Мечта о новой стране на коралловом берегу вспыхнула в мозгу Маклая с новой силой. Ни женитьба на Маргарите Робертсон, ни рождение первенца не отвлекли Маклая от его замыслов. На тридцать восьмом году жизни, полной лишений и опасностей, жизни бездомной и бесприютной, у него есть наконец близкие люди, семья, свой кров. Всем этим он крепко дорожит, но долг семьянина не помешает ему достигнуть цели, к которой шел он всю жизнь.

Голубую прекрасную страну, которую он открыл, надо заселить людьми, которым дороги его дело и мысли. «Знак Маклая» нельзя доверить людям, которые не стоят этого.
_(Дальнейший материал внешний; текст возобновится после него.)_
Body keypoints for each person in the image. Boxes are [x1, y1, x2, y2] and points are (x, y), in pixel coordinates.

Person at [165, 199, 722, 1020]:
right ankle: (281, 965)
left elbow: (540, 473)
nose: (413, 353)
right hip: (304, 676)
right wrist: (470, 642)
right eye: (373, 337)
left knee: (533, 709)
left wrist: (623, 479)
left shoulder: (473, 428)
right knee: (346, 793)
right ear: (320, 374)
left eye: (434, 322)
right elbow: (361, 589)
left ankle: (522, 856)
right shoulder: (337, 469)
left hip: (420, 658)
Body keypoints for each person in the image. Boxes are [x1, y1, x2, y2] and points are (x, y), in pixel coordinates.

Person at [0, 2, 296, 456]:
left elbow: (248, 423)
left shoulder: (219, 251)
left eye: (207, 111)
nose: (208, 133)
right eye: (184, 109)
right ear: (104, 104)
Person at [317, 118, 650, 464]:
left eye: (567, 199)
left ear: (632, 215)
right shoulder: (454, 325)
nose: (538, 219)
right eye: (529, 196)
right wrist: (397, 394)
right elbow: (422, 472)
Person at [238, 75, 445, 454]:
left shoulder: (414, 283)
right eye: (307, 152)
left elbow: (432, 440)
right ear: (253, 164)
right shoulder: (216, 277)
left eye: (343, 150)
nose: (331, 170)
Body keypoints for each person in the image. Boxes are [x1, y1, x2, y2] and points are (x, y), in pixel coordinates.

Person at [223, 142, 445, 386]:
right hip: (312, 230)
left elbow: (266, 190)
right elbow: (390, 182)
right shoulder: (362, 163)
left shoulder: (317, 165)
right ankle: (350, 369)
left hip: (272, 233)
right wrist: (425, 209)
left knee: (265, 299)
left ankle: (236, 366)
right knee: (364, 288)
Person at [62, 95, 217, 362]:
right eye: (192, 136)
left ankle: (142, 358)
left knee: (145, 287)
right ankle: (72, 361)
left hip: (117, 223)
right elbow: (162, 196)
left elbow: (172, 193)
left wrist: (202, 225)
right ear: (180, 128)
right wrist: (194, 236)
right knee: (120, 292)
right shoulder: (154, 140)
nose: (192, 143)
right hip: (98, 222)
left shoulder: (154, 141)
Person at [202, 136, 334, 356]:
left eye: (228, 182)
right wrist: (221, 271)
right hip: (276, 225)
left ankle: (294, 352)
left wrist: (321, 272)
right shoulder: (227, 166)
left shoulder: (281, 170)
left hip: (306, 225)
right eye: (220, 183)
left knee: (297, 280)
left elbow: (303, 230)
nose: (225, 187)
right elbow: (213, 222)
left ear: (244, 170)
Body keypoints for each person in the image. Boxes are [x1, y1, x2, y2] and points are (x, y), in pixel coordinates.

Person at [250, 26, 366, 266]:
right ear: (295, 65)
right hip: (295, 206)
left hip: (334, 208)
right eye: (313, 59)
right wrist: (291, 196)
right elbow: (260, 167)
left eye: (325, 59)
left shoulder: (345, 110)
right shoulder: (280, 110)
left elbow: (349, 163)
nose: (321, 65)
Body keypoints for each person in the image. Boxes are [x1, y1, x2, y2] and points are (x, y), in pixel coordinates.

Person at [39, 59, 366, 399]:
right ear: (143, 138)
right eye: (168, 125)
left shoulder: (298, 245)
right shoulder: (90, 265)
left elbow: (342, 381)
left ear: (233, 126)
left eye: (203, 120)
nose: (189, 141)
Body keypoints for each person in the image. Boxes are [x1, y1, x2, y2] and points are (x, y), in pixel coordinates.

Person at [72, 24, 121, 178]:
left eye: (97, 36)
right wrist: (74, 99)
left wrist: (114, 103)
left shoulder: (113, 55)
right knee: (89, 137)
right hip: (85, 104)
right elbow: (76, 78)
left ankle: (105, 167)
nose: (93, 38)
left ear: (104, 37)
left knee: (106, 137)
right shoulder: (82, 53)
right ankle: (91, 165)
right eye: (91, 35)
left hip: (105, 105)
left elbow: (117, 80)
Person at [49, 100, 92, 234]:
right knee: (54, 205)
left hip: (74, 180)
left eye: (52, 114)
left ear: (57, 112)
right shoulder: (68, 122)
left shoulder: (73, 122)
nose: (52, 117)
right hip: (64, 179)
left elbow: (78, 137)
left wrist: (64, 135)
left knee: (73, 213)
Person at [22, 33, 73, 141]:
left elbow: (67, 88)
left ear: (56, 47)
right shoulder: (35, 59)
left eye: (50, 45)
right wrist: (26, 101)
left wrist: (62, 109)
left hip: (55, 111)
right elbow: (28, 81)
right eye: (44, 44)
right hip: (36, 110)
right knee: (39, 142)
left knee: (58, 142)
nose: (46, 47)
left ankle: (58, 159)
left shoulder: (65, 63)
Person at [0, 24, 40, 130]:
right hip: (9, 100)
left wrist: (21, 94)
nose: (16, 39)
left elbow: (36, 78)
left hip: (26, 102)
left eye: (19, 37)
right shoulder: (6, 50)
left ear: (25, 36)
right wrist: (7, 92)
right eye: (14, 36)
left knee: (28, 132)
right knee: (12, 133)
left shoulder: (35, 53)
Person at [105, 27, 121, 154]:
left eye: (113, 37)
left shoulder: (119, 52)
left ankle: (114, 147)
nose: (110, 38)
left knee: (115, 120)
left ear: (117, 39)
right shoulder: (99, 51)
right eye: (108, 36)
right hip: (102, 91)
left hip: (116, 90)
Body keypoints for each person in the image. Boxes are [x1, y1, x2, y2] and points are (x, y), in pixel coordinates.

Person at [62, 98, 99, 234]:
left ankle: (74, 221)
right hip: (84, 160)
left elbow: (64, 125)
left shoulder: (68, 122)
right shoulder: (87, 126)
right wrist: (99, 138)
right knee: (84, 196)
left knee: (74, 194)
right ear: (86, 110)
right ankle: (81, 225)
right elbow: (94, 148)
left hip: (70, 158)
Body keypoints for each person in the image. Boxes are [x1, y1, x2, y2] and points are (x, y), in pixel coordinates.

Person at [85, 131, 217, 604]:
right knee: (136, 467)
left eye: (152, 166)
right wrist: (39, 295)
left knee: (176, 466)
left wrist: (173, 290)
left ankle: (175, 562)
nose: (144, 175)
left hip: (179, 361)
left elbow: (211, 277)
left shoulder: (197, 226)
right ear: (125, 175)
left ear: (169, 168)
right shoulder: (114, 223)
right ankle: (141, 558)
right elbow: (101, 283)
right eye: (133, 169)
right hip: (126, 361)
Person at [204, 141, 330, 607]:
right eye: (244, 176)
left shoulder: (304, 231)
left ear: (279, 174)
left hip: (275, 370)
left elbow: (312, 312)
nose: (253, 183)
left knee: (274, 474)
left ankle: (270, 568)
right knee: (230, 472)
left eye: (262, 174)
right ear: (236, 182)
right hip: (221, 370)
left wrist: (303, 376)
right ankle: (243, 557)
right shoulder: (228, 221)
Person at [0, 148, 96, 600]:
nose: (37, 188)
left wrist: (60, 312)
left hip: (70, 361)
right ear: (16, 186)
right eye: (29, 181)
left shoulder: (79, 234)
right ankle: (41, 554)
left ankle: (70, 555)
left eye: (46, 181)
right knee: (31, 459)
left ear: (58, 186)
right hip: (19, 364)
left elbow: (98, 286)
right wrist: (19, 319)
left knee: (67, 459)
Но как это сделать? Ни Квинсленд, ни Новый Южный Уэльс, ни господин губернатор Нидерландской Индии, ни «железный канцлер» в Берлине не позволят Маклаю заселить его берег. А русское правительство? Еще не известно, как посмотрит оно на своевольство Маклая.

Осунувшийся, постаревший Маклай пишет доклад великому князю Алексею Александровичу. Он просит о том, чтобы Россия признала независимость Берега Маклая и право папуасов на самостоятельную жизнь.

Но напрасно Маклай писал о выгодах устройства станции русских кораблей в прекрасном порту Алексей близ Архипелага Довольных Людей, об удобстве порта Константин напротив Бонгу – сановники царской России ответили молчанием.

Напрасно Маклай писал о том, как Германия и другие страны кидаются на новые земли в Океании. Осенью 1884 года Отто Финш, переделав и перекрасив купленный кораблик, вместе с китобоем Дальманом вышел из Сиднея в Меланезию. Заранее все знавший, Отто Финш стал ждать приказа из Берлина, куда ему идти. Приказ был краток и выразителен – отыскивать гавани на острове Новой Британии и северном берегу Новой Гвинеи, «приобретать» как можно больше земель у туземцев. Скоро германский крейсер показался близ Архипелага Довольных Людей. Немецкие лейтенанты бродили по открытому Маклаем порту и давали свои названия мысам и бухтам, по которым всего каких-нибудь полгода назад ходили «тамо-рус», Каин и русские моряки!

Финш побывал в Бонгу, видел посаженные Маклаем растения, узнал, что бычок зебу вместе с коровой живы и невредимы и папуасы уже привыкли к страшной «рогатой свинье». Финш слышал здесь великое имя Маклая всюду. Папуасы, показывая топор, говорили по-русски: «Топор Маклай». Арбузы, тыквы, другие плоды они обозначали русскими словами, прибавляя к ним имя русского друга.